* **SOURCE RECORDS**
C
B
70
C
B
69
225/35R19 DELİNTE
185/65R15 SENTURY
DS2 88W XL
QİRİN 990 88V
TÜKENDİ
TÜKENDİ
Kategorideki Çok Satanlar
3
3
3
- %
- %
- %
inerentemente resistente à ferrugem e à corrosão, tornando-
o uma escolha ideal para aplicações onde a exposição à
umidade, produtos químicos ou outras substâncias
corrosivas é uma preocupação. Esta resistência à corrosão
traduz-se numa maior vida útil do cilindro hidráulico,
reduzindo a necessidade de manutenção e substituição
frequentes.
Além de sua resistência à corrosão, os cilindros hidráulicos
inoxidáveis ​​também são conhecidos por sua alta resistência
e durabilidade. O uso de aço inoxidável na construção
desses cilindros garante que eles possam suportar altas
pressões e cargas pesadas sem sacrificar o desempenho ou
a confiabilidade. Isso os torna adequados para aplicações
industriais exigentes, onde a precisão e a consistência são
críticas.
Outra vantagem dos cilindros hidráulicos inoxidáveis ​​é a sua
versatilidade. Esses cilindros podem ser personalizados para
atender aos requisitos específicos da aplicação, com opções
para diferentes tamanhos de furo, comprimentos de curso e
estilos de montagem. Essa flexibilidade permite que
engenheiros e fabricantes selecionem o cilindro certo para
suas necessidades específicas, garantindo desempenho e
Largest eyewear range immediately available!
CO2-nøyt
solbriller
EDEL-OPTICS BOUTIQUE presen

* **YOUR INSTRUCTIONS**
Reproduce every line of the listing above verbatim, in the original order and with the original line breaks.

* **WRITTEN ANSWER**
C
B
70
C
B
69
225/35R19 DELİNTE
185/65R15 SENTURY
DS2 88W XL
QİRİN 990 88V
TÜKENDİ
TÜKENDİ
Kategorideki Çok Satanlar
3
3
3
- %
- %
- %
inerentemente resistente à ferrugem e à corrosão, tornando-
o uma escolha ideal para aplicações onde a exposição à
umidade, produtos químicos ou outras substâncias
corrosivas é uma preocupação. Esta resistência à corrosão
traduz-se numa maior vida útil do cilindro hidráulico,
reduzindo a necessidade de manutenção e substituição
frequentes.
Além de sua resistência à corrosão, os cilindros hidráulicos
inoxidáveis ​​também são conhecidos por sua alta resistência
e durabilidade. O uso de aço inoxidável na construção
desses cilindros garante que eles possam suportar altas
pressões e cargas pesadas sem sacrificar o desempenho ou
a confiabilidade. Isso os torna adequados para aplicações
industriais exigentes, onde a precisão e a consistência são
críticas.
Outra vantagem dos cilindros hidráulicos inoxidáveis ​​é a sua
versatilidade. Esses cilindros podem ser personalizados para
atender aos requisitos específicos da aplicação, com opções
para diferentes tamanhos de furo, comprimentos de curso e
estilos de montagem. Essa flexibilidade permite que
engenheiros e fabricantes selecionem o cilindro certo para
suas necessidades específicas, garantindo desempenho e
Largest eyewear range immediately available!
CO2-nøyt
solbriller
EDEL-OPTICS BOUTIQUE presen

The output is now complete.